Rewrite everything from the start of the lines down to the line containing "Sehr geehrte Damen", putting "Frauen" in place of "Damen" and leaving all else unchanged.

Data records:
***

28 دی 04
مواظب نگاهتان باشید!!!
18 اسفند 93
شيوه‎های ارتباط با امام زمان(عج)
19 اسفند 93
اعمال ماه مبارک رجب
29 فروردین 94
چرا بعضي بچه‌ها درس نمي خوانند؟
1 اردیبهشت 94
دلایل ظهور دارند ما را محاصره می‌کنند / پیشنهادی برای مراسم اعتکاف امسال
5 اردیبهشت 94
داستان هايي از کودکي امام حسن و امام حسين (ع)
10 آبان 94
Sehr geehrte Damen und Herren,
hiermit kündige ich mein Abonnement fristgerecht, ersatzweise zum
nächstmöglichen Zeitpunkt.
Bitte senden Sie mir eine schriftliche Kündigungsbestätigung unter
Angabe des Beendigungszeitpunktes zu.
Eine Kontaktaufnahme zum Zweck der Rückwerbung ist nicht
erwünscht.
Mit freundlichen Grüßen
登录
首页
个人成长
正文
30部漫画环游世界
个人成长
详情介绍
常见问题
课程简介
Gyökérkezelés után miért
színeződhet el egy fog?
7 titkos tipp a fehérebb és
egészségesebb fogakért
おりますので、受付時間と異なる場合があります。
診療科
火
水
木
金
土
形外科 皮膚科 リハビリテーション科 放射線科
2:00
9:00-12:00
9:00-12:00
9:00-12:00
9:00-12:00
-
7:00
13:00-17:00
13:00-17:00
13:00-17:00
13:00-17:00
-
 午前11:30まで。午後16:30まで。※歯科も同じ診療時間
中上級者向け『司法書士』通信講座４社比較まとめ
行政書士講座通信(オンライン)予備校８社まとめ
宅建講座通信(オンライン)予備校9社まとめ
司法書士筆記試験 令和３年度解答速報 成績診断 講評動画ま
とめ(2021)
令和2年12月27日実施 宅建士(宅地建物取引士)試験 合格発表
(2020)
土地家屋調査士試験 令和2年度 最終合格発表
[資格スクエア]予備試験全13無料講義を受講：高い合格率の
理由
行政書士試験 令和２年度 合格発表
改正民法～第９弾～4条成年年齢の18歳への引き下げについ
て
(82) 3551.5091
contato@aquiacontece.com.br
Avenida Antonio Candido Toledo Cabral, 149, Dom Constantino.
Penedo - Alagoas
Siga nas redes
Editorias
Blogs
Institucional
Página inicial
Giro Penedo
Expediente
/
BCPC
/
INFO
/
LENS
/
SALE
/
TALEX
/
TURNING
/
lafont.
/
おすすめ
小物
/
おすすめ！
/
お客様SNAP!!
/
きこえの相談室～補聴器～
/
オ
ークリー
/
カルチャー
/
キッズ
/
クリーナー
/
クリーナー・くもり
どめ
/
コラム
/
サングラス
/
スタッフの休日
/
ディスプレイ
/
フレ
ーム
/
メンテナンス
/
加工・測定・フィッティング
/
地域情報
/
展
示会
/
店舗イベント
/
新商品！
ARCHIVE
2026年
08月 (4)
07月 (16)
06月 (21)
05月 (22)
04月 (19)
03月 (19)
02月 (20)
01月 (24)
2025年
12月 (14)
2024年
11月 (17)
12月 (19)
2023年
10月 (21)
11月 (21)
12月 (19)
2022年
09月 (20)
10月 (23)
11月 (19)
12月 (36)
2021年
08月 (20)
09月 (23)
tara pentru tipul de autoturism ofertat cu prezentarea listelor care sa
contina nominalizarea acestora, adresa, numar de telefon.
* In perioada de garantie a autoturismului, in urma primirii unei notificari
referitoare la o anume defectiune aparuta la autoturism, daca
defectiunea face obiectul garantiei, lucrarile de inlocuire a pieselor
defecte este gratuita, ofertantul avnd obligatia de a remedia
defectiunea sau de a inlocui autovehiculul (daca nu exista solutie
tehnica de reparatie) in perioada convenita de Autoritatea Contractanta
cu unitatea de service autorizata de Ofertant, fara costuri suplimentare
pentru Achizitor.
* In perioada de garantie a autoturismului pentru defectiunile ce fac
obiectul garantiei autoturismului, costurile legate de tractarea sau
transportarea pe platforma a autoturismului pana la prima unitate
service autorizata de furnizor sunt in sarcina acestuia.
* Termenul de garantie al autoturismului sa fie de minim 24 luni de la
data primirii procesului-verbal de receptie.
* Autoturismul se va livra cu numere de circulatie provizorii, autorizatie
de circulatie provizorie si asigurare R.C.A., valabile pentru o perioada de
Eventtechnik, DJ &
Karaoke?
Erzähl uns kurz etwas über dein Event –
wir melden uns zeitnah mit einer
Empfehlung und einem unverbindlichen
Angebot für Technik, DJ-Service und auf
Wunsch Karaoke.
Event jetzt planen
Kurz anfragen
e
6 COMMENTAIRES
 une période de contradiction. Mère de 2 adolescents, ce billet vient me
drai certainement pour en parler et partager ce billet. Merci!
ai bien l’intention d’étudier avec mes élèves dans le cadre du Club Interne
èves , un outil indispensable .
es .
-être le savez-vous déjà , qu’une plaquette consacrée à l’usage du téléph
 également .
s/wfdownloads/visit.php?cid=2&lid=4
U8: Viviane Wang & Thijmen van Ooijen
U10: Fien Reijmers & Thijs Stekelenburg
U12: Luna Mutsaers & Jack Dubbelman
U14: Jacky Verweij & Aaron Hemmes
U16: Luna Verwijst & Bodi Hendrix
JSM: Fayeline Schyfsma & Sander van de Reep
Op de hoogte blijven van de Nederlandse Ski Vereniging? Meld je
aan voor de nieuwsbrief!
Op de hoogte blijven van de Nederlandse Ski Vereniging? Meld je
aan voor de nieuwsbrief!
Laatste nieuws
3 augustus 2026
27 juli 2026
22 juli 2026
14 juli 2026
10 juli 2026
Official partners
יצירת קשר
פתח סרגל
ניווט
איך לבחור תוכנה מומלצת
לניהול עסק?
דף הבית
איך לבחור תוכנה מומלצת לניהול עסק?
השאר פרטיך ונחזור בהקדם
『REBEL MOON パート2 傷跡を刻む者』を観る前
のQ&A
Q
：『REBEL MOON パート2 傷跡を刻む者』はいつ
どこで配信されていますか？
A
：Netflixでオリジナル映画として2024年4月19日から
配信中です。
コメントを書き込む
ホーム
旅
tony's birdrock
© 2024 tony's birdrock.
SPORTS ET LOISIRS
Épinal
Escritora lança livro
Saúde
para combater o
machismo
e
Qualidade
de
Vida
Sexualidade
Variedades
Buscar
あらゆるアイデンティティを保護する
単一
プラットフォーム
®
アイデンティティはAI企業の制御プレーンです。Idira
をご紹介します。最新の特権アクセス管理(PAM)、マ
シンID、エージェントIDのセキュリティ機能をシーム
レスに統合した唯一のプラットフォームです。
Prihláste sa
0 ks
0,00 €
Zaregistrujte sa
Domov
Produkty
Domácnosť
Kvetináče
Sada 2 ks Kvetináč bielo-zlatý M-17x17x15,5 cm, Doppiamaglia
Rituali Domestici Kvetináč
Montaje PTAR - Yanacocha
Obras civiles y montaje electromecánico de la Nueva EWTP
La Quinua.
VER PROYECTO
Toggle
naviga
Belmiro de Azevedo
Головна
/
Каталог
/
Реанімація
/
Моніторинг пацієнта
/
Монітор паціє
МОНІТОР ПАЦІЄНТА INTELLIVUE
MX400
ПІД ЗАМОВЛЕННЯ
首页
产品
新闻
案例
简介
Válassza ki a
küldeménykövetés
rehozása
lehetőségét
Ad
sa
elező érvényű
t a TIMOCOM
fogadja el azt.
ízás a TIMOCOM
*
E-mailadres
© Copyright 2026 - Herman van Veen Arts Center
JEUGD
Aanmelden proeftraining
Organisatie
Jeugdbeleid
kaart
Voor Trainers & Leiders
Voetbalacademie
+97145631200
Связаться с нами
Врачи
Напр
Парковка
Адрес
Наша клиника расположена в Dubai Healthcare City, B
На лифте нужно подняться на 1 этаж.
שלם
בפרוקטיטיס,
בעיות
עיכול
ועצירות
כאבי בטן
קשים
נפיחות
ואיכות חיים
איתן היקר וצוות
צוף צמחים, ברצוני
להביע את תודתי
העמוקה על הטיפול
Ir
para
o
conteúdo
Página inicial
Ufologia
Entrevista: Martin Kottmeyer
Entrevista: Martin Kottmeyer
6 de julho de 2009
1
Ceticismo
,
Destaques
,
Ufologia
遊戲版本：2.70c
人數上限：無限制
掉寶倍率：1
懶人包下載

***

▶ PROBLEM SOLUTION:
28 دی 04
مواظب نگاهتان باشید!!!
18 اسفند 93
شيوه‎های ارتباط با امام زمان(عج)
19 اسفند 93
اعمال ماه مبارک رجب
29 فروردین 94
چرا بعضي بچه‌ها درس نمي خوانند؟
1 اردیبهشت 94
دلایل ظهور دارند ما را محاصره می‌کنند / پیشنهادی برای مراسم اعتکاف امسال
5 اردیبهشت 94
داستان هايي از کودکي امام حسن و امام حسين (ع)
10 آبان 94
Sehr geehrte Frauen und Herren,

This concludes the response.